# Records for the task:

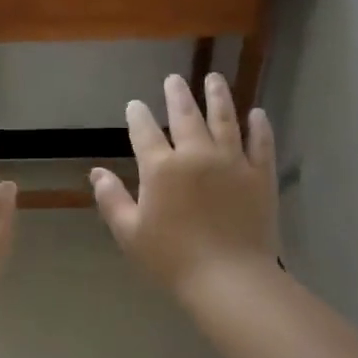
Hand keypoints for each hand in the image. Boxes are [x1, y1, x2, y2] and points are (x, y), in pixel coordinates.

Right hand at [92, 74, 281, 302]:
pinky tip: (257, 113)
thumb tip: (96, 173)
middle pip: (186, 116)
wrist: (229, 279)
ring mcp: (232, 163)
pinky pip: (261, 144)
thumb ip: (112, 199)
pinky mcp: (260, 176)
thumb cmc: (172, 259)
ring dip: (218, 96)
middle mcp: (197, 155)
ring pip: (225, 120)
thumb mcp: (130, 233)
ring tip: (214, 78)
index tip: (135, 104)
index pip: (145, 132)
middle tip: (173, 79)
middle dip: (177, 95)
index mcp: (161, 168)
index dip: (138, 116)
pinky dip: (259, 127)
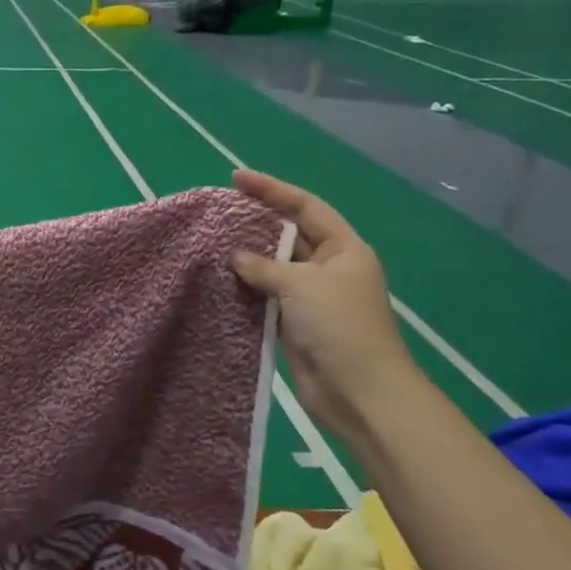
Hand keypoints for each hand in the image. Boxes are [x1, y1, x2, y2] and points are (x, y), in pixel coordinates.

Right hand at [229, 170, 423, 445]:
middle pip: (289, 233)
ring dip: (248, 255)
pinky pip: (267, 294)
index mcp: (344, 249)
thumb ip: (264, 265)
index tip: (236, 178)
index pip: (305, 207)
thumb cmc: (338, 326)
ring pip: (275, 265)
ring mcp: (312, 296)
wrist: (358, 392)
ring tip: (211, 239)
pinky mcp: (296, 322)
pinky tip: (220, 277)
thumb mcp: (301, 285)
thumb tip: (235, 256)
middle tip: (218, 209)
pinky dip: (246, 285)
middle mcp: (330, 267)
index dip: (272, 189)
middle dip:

# Problem statement:
Copy down every line of the entries containing the word "index".

# Solution to this task:
index tip: (135, 104)
index pip: (145, 132)
index mcp: (161, 168)
index dip: (138, 116)
index mcp: (344, 249)
index tip: (236, 178)
index pip: (305, 207)
index dip: (272, 189)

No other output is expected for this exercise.